▶ ACTIVITY LIST
**1.** List every city street or avenue named in the article about the Boston fuel-tanker hearing.
**2.** Extend the article about the Boston fuel-tanker hearing, picking up after its final sentence.

Why, it's a wonder they don't propose running convoys of trucks all the way down Washington Street or Beacon Street.
The state held the first of four hearings tonight on a request from Boston city officials and North End and waterfront residents to get gasoline and diesel tankers off streets like Commercial Street and Atlantic Avenue unless they're making local deliveries, and instead detour around Boston by way of Rte. 128.
Representatives of local trucking companies and a statewide trucking group told state transportation officials - who have to make a recommendation to federal highway officials - that they are not motivated for one second by the extra costs of detouring 30 to 40 miles around the city but purely by safety. All those traffic lights and traffic - and pedestrians - make city roads far more safer for trucking because they keep drivers alert. Plus, the slow speeds means it's "virtually impossible" to roll a truck over at city speeds, Anne Lynch, executive director of the Massachusetts Motor Transportation Association, said.
And, they asked, who has a better fire department for dealing with any problems than Boston?
Residents and elected officials didn't buy it for a second. Imagine, one after another said, if that truck in Saugus had been in the North End instead and questioning why anybody would want to let 18-wheel trucks hauling explosive fuel on crowded city streets instead of making them travel on interstate highways designed for trucks.
"Every night they go to bed in fear that they may wake up with a disaster," City Councilor Sal LaMattina said. "This is their front yard. ... I challenge you to sit on the Rose Kennedy Greenway any night and just watch those trucks zooming by. These trucks do not belong on our local streets. God forbid (an accident happened): Many, many people would probably lose their lives."

▶ RECORDED INFORMATION
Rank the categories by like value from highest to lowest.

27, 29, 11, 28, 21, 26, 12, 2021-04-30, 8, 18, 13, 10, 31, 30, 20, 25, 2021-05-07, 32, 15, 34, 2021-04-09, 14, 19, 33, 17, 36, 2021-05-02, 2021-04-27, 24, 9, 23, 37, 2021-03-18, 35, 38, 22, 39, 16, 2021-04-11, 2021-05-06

▶ ANSWERS
**1.** Washington Street, Beacon Street, Commercial Street, Atlantic Avenue

**2.**
City Transportation Commissioner Thomas Tinlin said the city initially was willing to let the trucks cut through Boston at night, but no more: A consultant's study found that when population density, number of trucks, accident rates and other factors are taken into account, letting trucks use city streets is four times as risky as 128 during the day and more than twice as risky at night (the difference is due to the increased number of people downtown during the day).
Although truckers said they were only concerned about safety, Massachusetts Chamber of Business & Industry President Debra Boronski raised the specter of increased costs for consumers, businesses being driven out of the state and home heating-oil customers being forced to wait days for deliveries if the Boston plan were adopted. Plus, Rte. 128 is already seriously over capacity, she said.
However, Joanne Prevost Anazalone, representing North End businesses, and Richard Dimino, president of A Better City, which represents large employers in Boston, both urged the state to approve the city plan. Dimino, city transportation commissioner when the Big Dig was just getting under way, said it makes no sense to put residents at risk - not to mention all the suburbanites who work downtown.
Stephanie Hogue, president of the North End/Waterfront Residents' Association, said the North End is possibly the most densely populated area in the state, with 11,000 people in less than a quarter square mile. She noted that the Saugus explosion sent gasoline into a creek, where it caught fire over a one-square mile area. The North End doesn't have a creek, but it does have highway tunnels and storm sewers, she said.
Matt Conti lives on Commercial Street, 12 feet from the truck route. "And, yes, we do live in fear," he said. "This is a public safety no brainer."
Mini LaCamera, president of the Freedom Trail Foundation, noted Beacon Street in her Back Bay neighborhood has "wonderful restrictions on trucks," and made the opposing economic argument: Why should Boston risk a $1-billion tourism industry for the convenience of truckers? "Anything to keep those tourists safe on the streets of boston is good for the city."